Teaching Teachers

Ali Eskandarian sits on bench in University Yard
June 05, 2011

The College of Professional Studies has won a $1.1 million grant from the U.S. Department of Education to provide professional development for science instructors who teach middle grade students – anywhere from fifth to ninth grade – in D.C.

Ali Eskandarian, senior associate dean of the college, is the principal investigator for the grant, D.C. ACTS – which stands for “advancing competencies in technology and science” – a project that GW leads in partnership with the American Association for the Advancement of Science and D.C. public, private and charters schools.

The grant comes from the Department of Education’s Math and Science Partnership program and is distributed through the D.C. Office of State Superintendent of Education.

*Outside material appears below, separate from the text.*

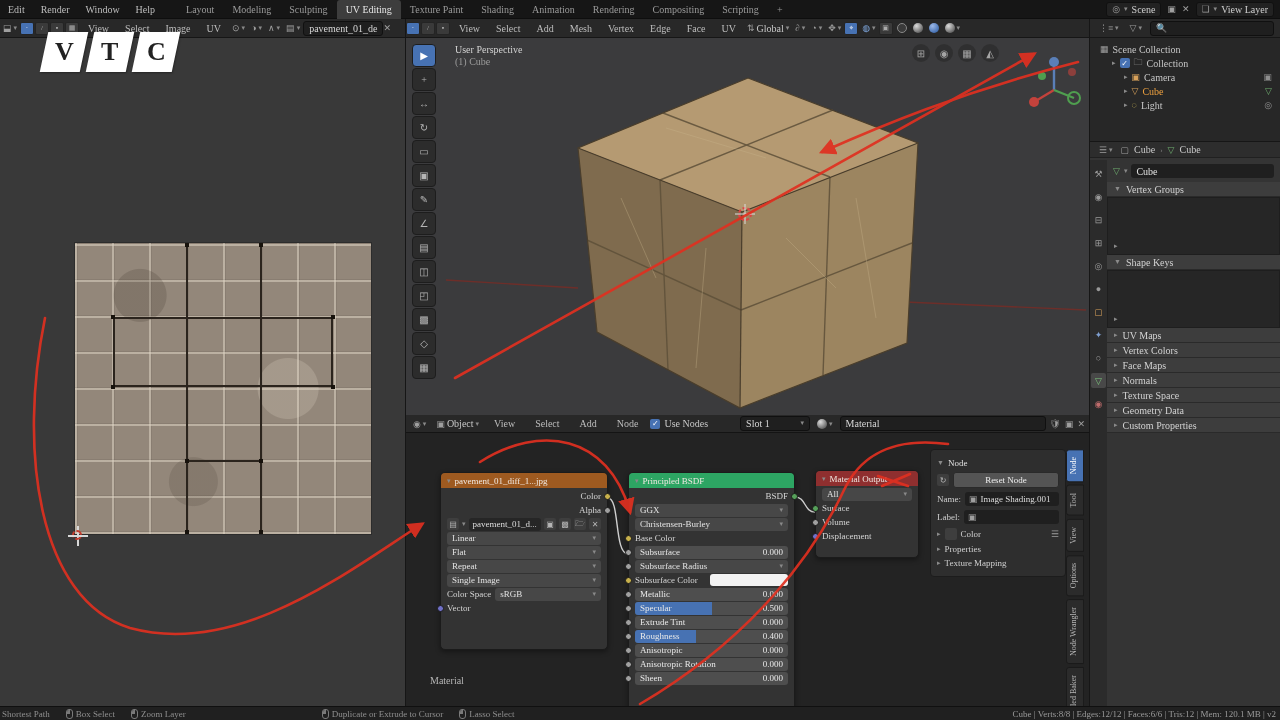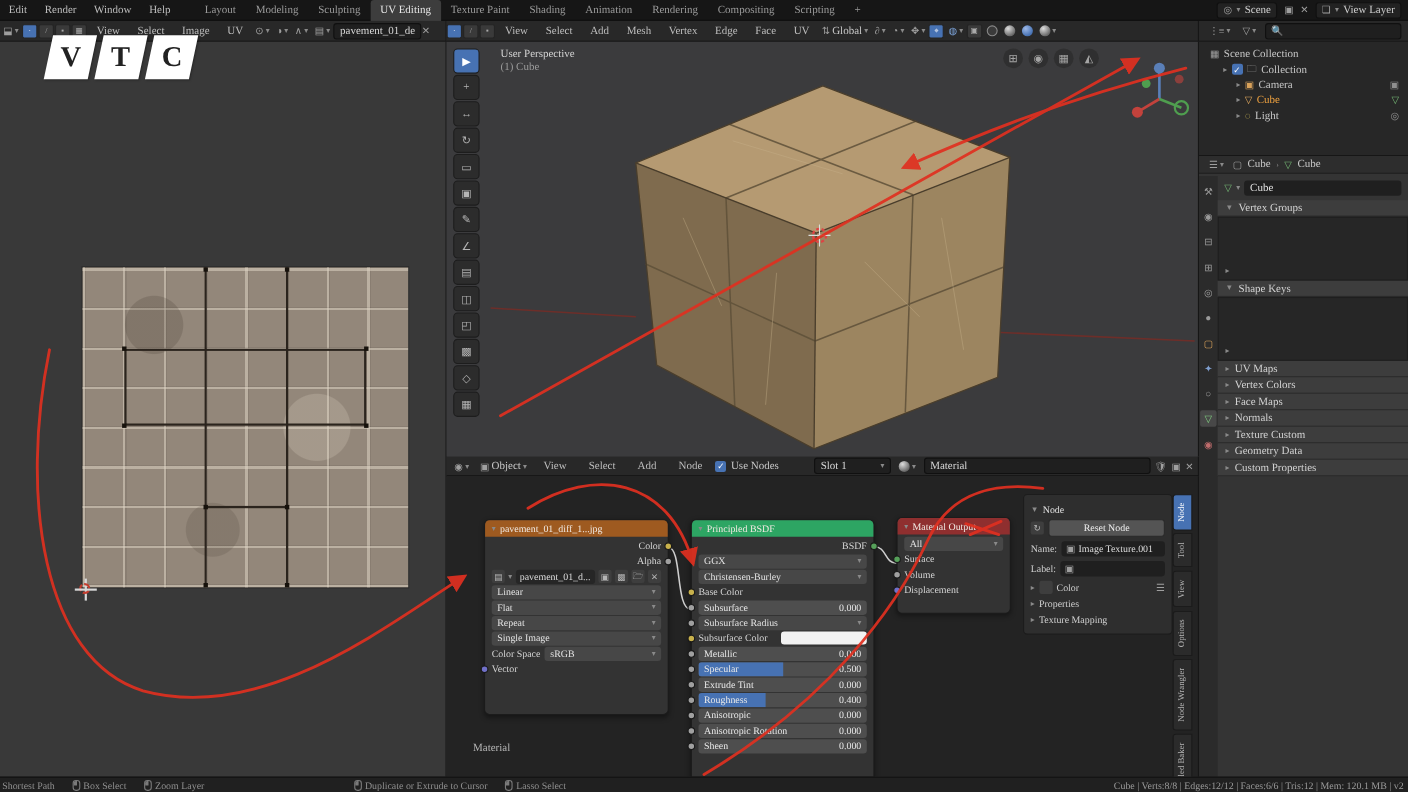"Texture Custom" span { text: Custom -> Space }
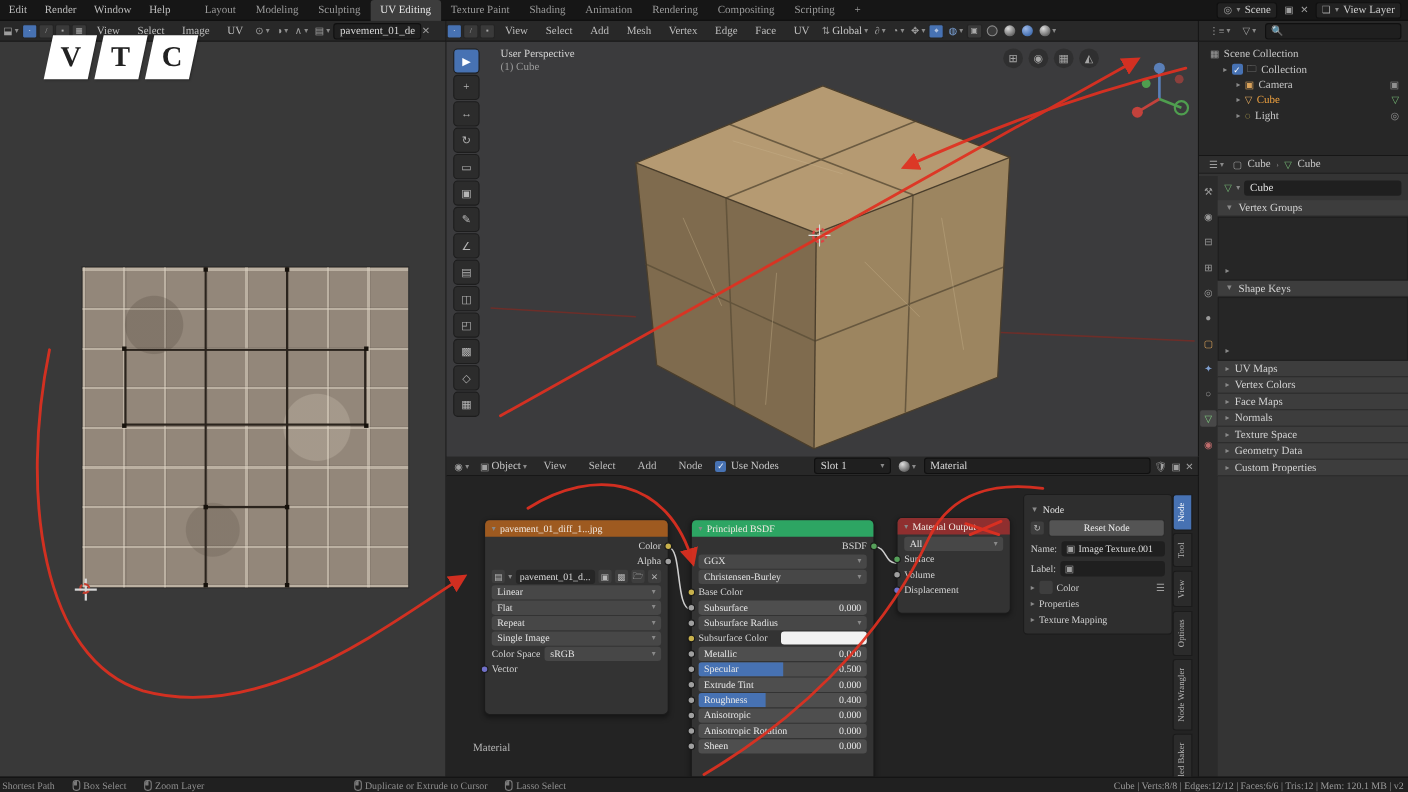"Image Texture.001" span { text: Texture.001 -> Shading.001 }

It will be used to support a leadership program, which will engage the community of D.C. science teachers at public, charter public and private schools.

“It will provide the schools with much-needed content knowledge by expert scientists,” said Dr. Eskandarian. His co-principal investigator is Russell Wright, a science educator at the College of Professional Studies, education consultant and founder of Event-Based Science.

The grant will also provide the teachers with specially designed graduate-level courses at the College of Professional Studies, which will focus in depth on the science and math topics the teachers will present to their students.

According to Dr. Eskandarian, the grant will not only make a high-quality GW education accessible to D.C. teachers, but it will also help him and his colleagues create “a national model that emphasizes sustained and substantive engagement of K-12 teachers in the fields of science, technology, engineering and mathematics.”

After the grant began last December, D.C. principals recruited 22 teachers for the program.